▶ _Testo della pagina_:
○ ○ ○
QUINDICI GIORNI - Estate 2026: il viaggio cambia rotta
“Orizzonti” dedica il suo nuovo numero alle forme di turismo sostenibile per mettere al centro i territori, le comunità e la qualità dell'esperienza.
Ultimo aggiornamento:
16 luglio 2026
L'estate entra nel suo momento più intenso e, con essa, torna al centro del dibattito una delle grandi questioni del nostro tempo: quale turismo vogliamo costruire per il futuro?
Per alcune destinazioni il tema è quello dell'overtourism, della pressione crescente sui centri storici e sugli ecosistemi più fragili. Per altre, la sfida è intercettare un viaggiatore sempre più consapevole, alla ricerca di autenticità, sostenibilità e qualità dell'esperienza. Sono due facce dello stesso fenomeno, che raccontano come il turismo abbia ormai superato la dimensione puramente economica per diventare una leva strategica di sviluppo, di equilibrio sociale e di tutela del patrimonio culturale e ambientale.
È in questo contesto che si inserisce il nuovo numero di Orizzonti che potete sfogliare qui dedicato ai nuovi turismi. Non una semplice fotografia delle tendenze del momento, ma un viaggio attraverso idee, esperienze e politiche che stanno ridisegnando il modo di vivere e progettare i territori. Lo sguardo è rivolto all'Italia, con un approfondimento su tre realtà profondamente diverse tra loro - Basilicata, Sicilia ed Emilia-Romagna - che, pur seguendo percorsi differenti, condividono una stessa convinzione: il turismo sostenibile non rappresenta più un segmento di mercato, ma uno dei principali orizzonti di crescita per il Paese.
○ ○ ○
▶ _Dati in ingresso_:
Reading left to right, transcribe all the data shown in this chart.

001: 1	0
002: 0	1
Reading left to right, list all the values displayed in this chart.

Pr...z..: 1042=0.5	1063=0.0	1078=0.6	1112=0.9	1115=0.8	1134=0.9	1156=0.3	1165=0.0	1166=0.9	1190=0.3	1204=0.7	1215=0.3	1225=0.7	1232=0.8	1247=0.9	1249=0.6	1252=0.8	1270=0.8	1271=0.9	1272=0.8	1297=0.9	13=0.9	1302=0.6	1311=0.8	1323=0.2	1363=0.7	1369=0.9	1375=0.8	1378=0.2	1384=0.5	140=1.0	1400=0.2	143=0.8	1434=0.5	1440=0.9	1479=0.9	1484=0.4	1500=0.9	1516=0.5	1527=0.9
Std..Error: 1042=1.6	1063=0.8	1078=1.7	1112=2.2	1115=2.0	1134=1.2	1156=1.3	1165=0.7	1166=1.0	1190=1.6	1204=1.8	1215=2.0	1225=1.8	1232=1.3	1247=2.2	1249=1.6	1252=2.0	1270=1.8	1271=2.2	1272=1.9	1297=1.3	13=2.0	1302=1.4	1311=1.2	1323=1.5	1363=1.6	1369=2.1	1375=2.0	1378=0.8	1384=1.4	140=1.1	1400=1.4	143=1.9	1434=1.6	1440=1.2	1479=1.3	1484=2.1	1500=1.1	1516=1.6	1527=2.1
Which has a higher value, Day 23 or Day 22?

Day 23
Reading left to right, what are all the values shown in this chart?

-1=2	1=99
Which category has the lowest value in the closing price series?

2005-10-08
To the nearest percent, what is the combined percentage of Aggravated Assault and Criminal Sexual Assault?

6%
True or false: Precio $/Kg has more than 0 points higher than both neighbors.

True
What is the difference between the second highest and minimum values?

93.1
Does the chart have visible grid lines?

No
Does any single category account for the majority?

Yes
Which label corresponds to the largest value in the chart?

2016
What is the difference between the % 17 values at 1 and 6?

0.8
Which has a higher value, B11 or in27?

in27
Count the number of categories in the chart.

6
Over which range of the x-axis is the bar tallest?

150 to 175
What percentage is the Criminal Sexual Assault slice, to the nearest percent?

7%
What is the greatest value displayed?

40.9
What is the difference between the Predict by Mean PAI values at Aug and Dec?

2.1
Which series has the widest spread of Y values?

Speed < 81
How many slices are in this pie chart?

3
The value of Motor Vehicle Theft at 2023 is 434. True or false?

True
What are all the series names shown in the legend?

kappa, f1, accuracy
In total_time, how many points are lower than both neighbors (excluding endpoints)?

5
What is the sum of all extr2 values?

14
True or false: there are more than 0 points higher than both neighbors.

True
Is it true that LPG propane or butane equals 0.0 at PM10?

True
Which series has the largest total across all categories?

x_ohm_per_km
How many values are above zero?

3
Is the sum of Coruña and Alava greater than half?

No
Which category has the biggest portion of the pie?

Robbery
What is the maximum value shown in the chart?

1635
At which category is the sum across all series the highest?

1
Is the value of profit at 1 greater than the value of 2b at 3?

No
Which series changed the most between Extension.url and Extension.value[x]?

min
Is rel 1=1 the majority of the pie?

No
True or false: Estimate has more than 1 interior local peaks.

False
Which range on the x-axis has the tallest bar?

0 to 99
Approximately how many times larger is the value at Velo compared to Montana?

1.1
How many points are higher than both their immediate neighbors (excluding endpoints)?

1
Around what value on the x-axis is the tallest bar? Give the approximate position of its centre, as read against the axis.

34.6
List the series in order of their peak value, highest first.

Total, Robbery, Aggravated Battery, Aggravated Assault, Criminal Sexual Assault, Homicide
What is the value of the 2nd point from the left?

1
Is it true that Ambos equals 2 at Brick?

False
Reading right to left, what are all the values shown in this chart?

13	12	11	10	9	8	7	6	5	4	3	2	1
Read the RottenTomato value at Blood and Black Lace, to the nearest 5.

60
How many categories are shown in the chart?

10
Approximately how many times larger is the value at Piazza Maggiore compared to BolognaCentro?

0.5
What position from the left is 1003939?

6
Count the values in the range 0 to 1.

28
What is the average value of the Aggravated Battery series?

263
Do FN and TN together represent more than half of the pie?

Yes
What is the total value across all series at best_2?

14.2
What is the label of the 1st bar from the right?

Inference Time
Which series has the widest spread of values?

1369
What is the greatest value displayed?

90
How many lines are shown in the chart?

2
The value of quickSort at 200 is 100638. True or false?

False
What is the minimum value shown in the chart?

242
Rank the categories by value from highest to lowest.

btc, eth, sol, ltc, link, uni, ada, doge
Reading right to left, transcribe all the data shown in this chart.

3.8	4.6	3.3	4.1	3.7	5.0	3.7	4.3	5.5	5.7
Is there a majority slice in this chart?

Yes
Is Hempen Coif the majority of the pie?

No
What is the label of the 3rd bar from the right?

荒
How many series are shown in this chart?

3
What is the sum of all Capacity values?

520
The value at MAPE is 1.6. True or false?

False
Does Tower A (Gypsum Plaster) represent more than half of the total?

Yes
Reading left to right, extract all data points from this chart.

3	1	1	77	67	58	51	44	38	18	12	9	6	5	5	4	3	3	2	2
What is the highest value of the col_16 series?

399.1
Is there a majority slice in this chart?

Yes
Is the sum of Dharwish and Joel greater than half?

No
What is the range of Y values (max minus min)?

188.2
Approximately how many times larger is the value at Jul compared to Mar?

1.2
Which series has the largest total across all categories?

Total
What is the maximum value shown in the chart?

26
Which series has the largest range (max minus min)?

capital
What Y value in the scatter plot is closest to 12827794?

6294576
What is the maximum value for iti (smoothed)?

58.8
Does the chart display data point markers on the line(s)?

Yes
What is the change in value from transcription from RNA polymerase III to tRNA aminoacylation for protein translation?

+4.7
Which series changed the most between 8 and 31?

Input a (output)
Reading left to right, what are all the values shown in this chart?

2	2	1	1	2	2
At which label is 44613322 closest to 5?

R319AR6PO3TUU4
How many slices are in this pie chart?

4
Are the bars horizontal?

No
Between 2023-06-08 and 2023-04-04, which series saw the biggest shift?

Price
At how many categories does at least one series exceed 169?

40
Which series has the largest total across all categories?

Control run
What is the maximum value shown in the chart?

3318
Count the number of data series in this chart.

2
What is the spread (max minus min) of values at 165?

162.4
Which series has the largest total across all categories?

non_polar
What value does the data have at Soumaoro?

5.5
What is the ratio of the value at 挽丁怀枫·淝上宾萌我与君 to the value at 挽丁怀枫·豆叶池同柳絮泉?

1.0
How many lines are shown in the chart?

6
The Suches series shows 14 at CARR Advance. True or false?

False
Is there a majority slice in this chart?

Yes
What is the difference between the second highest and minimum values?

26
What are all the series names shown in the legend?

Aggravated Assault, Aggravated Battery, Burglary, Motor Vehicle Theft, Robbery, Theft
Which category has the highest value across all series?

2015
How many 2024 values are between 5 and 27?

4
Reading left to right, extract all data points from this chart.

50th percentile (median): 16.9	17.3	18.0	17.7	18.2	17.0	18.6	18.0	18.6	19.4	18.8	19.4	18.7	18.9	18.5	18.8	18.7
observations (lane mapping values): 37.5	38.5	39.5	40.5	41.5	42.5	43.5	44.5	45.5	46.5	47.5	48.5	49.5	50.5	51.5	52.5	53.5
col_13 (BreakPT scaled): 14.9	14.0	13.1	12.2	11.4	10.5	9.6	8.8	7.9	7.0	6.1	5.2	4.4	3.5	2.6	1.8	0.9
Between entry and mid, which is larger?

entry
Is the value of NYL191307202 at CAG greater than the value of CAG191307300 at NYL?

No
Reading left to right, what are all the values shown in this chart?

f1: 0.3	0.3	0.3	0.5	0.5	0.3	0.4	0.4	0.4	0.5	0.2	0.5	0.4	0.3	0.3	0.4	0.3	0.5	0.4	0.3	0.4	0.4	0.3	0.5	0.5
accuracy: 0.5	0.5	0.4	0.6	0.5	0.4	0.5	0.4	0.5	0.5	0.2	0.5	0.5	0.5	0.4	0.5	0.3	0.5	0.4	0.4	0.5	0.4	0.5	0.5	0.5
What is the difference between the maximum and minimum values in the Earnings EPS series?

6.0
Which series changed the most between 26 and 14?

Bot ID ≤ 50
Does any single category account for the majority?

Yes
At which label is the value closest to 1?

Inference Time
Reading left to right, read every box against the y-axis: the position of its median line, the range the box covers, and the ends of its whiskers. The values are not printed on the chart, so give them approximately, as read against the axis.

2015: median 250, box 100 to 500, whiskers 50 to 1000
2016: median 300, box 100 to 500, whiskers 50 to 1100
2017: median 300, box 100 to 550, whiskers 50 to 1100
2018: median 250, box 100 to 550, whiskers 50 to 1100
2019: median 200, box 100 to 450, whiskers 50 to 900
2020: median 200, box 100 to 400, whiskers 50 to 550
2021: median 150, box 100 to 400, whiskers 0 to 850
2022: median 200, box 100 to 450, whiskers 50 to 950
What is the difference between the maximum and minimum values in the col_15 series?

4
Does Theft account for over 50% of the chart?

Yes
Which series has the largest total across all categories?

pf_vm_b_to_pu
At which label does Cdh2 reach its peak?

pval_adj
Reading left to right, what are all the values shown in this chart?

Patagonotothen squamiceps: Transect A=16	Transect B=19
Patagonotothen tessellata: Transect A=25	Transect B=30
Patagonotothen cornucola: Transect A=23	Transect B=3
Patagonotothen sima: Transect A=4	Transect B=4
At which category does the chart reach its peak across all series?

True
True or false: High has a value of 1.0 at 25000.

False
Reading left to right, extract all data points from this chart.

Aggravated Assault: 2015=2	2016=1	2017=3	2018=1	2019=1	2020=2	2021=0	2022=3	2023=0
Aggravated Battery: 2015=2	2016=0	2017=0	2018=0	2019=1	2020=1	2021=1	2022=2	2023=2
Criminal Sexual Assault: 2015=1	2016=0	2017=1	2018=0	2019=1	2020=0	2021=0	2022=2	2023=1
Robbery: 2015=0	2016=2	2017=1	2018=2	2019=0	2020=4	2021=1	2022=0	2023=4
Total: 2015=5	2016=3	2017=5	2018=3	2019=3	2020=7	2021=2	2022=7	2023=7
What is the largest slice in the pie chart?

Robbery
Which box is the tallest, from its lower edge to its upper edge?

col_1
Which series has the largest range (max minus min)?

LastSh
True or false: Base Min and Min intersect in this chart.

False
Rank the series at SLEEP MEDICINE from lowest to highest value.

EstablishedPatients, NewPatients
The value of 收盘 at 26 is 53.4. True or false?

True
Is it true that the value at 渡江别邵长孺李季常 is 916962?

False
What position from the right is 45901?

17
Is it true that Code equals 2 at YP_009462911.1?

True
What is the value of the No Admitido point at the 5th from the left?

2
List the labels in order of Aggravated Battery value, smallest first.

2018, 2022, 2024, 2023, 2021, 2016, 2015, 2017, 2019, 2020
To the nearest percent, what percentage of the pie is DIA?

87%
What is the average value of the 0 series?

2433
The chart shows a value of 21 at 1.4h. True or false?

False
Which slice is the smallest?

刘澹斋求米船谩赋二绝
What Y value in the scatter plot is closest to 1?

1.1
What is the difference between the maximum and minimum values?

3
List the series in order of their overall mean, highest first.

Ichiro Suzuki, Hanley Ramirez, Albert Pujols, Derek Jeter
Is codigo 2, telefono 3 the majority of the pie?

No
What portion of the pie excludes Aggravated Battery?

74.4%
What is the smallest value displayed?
○ ○ ○
▶ _Istruzioni_:
(1) Secondo il testo della pagina, quali tre regioni italiane approfondisce il nuovo numero di Orizzonti?
(2) Traduci in inglese questa frase del testo della pagina: "Per alcune destinazioni il tema è quello dell'overtourism, della pressione crescente sui centri storici e sugli ecosistemi più fragili."
(3) Per favore, riproduci senza modifiche il brano del testo della pagina che si apre con le parole contenenti "Per alcune destinazioni" e si chiude con "culturale e ambientale.".
Le righe non hanno alcun legame con il testo della pagina.

▶ _Risposte_:
(1) Basilicata, Sicilia ed Emilia-Romagna.

(2) For some destinations, the issue is overtourism, the growing pressure on historic centers and on the most fragile ecosystems.

(3)
Per alcune destinazioni il tema è quello dell'overtourism, della pressione crescente sui centri storici e sugli ecosistemi più fragili. Per altre, la sfida è intercettare un viaggiatore sempre più consapevole, alla ricerca di autenticità, sostenibilità e qualità dell'esperienza. Sono due facce dello stesso fenomeno, che raccontano come il turismo abbia ormai superato la dimensione puramente economica per diventare una leva strategica di sviluppo, di equilibrio sociale e di tutela del patrimonio culturale e ambientale.